Parlamenter sistem isteyen diğer partilerle masaya koyduk sistemimizi, sonrasında da yol haritamıza çalışacağız. Biz zaten kendi partimiz içinde çalışıyoruz. Mesela parlamenter sistemi isteyen kesimin Cumhurbaşkanı adayı veya adaylarının baştan açıkça nasıl çalışacaklarını deklare etmeleri gerekiyor. Altı ay kesinlikle yetecek her şeyi toparlamak için, iki sene falan dendiğinde biz bundan şüphe duyarız. Her şeyde anlaştıysak, tamamdır. Vakti geldiğinde yol haritamızı konuşuruz.

Ekonomiden bahsediyoruz devamlı ama bu sınırlı bir alan. Biz her alanda çalışıyoruz.

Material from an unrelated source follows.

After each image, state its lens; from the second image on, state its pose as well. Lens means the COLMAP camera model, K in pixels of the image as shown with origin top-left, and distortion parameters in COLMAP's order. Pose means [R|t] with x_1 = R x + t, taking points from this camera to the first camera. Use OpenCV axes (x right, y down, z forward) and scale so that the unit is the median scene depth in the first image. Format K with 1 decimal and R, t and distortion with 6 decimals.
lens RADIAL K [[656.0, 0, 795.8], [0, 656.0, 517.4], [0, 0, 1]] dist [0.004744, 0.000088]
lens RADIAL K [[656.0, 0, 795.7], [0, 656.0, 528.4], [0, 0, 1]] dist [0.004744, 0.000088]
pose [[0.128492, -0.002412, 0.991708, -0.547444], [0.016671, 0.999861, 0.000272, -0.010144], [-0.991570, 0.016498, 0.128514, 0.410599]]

Türkiye'yi yönetecek bir insanın vatandaşı ikna etmesi gerekiyor, berrak olunmalı, hedef sadece Erdoğan'ı göndermek değil. Bu yüzden biz devamlı çalışıp planlarımızı ve bütçelerimizi paylaşıyoruz. Mesela afet yöneyimi, tarım planı hepsini gün gün açıkladık.

Biz şu an bir ittifakta değiliz ama parlamenter sistem isteyen partilerden biriyiz. Eğer bir ittifak olursa, ittifak yapacak partilerin tek bir adayla girmesini biz de destekleriz. Ama ayrı ayrı seçime gireceksek her partinin genel başkanı olacak.

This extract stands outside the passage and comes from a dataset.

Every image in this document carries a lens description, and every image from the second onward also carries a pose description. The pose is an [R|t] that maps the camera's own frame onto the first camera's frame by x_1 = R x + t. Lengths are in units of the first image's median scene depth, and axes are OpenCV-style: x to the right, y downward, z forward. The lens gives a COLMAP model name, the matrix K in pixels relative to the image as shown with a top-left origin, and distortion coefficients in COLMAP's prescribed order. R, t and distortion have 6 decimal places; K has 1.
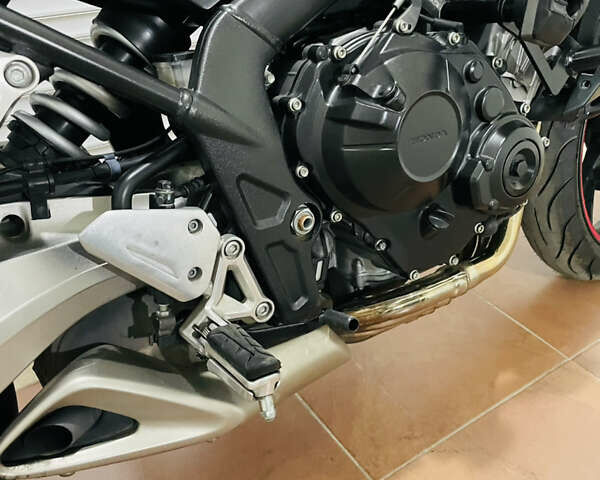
lens RADIAL K [[603.6, 0, 296.5], [0, 603.6, 238.4], [0, 0, 1]] dist [0.038129, 0.000000]
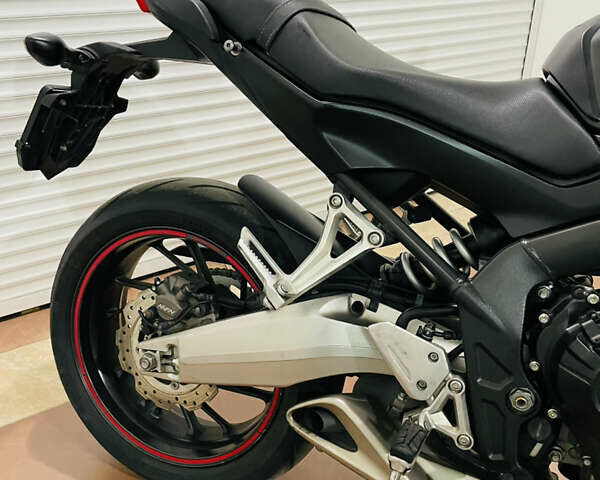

Ülkenin her zaman dış politikada kıskananları olabilir. Ama bir ülkenin başındaki ismin ülkeyi güven de tutacak adımları atması gerekir. Merkez Bankası'ndan cayır cayır döviz satmakla bu iş olmaz. Erdoğan, sadece başarıyı sahiplenip başarısızlıklar için düşman yaratmak istiyor."

Bu ayın sonunda Merkez Bankası'nın Para Politikası Kurulu var. Ne olacak? Bilmiyoruz, MB de bilmiyor. Erdoğan ne derse o.

"Baraj derdimiz olmayacak"

İnsanların sosyal medya paylaşımından ifadeye çağrıldığı ülkede telefondan yapılan seçim anketlerine itimat olmaz. Orada tabi ki iktidara oy veriyorum deyip telefonu kapatacaklar. Bizim partimizin büyük ilgi gördüğünü biz bizzat biliyoruz, sahadayız çünkü. Bizim baraj derdimiz olmayacak, biliyoruz. Türkiye'de söz sahibi olan partilerden biri olacağız, eminiz.

Osmangazi Köprüsü'ndeki zam. Şimdi, bu projeler hep dövizle borçlanarak yapıldı. Dolayısıyla şu an altından kalkamıyorlar. Yani yine bunun temelinde döviz kurundaki artış var. Biz bu büyük projeleri destekliyoruz. Ama açık ihaleyle, şeffaf yapılsın ki, en ucuza kim yapıyorsa o alsın. Ama böyle yapılmadı bunlar. Maliyet çok fazlaydı.

Ben bunları bu ülkeyi iki ekonomik krizden çıkarmış bir ekibin başında olan isim olarak anlatıyorum. Her şey güvenle çözülür."